In  contrast to the previously mentioned algorithms, the back propagation algorithm is the algorithm for taking one training case, and computing efficiently for every weight in the network, how the error will change as, on that particular training case, as you change the weight.

Main topics will affect the performance of BP algorithm:

  • derivatives to be applied on the weights - how much to update the weights?
  • frequency of weight updating
  • how to prevent the network from overfitting

Frequency of weight update:

  • online: after each training case
    Error will be going low and high, jumping around and zig-zagging after each training case. If there's enough training data, the weights should eventually converge to better results.
  • full batch: after running the whole training data
    Weight changes $\Delta w_i$ performed on the network will be more stable and will be more into the right direction towards optimal $W^*$. Disadvantage is however that this operation is costly if the training data is big
  • mini-batch: after a small sample of training cases
    Helps do certain weight adjustment before waiting for the whole training data, and not too soon, in contrast to online weight adjustment.

How much to update:

  • Use a fixed learning rate
  • Adapt the global learning rate
    Take bigger steps when we are moving in the right direction, and make the steps smaller when the improvement is converging (performance is changing less)
  • Don't use steepest descent

Overfitting:

Training data contains useful relations which we want to model, and a lot of regularities which come in form of noise. In any set of chosen cases there is a sampling error, due to the choice of these particular cases.
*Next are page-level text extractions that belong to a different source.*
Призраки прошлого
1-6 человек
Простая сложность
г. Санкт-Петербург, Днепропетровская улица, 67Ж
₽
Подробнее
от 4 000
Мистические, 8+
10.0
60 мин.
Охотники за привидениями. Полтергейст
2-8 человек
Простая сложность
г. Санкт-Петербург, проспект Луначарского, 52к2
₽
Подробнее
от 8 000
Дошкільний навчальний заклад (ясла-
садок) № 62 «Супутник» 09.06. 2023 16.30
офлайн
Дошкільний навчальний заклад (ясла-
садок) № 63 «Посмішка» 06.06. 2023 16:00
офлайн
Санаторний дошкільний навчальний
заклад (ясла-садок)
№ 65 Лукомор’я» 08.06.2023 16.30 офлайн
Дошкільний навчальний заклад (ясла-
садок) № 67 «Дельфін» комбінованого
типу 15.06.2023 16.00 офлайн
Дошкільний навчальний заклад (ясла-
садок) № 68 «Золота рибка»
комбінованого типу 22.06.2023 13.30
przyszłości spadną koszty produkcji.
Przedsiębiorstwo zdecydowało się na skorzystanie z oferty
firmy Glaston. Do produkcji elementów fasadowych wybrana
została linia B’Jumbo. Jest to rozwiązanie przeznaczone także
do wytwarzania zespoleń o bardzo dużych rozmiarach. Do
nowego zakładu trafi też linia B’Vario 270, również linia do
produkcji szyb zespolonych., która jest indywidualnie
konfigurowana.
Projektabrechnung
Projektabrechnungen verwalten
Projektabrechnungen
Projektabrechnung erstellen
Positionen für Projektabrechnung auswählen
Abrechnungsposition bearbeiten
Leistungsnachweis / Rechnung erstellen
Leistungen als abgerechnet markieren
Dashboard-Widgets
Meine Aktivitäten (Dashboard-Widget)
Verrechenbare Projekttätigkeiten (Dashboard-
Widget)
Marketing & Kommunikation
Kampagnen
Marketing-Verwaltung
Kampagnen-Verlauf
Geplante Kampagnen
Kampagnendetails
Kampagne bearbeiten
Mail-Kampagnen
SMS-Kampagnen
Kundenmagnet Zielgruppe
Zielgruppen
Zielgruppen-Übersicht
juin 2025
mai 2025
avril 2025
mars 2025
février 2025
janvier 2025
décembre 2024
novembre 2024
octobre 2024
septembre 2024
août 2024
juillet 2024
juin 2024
When fitting a model we may overfit: i.e. we can be modeling the sampling error along other regularities. This can lead to really poor network design.

Overfitting can be reduced by using the following methods:

  • weight-decay
    keeping the weights of the network small, or some weights close to zero
  • weight-sharing
    giving the same values to certain weights
  • early stopping
    starting training, monitor the network training and stop when the training is getting worse
  • model averaging
    training different neural nets and averaging them to reduce the error
  • Bayesian fitting of neural nets
    another method of model averaging
  • dropout
    making model more robust by randomly emitting hidden units when training
  • generative pre-training

Backpropagation cannot be used with binary threshold neurons: Backpropagation works with derivatives. In a binary threshold neuron the derivatives of the output function are zero so the error signal will not be able to propagate through it.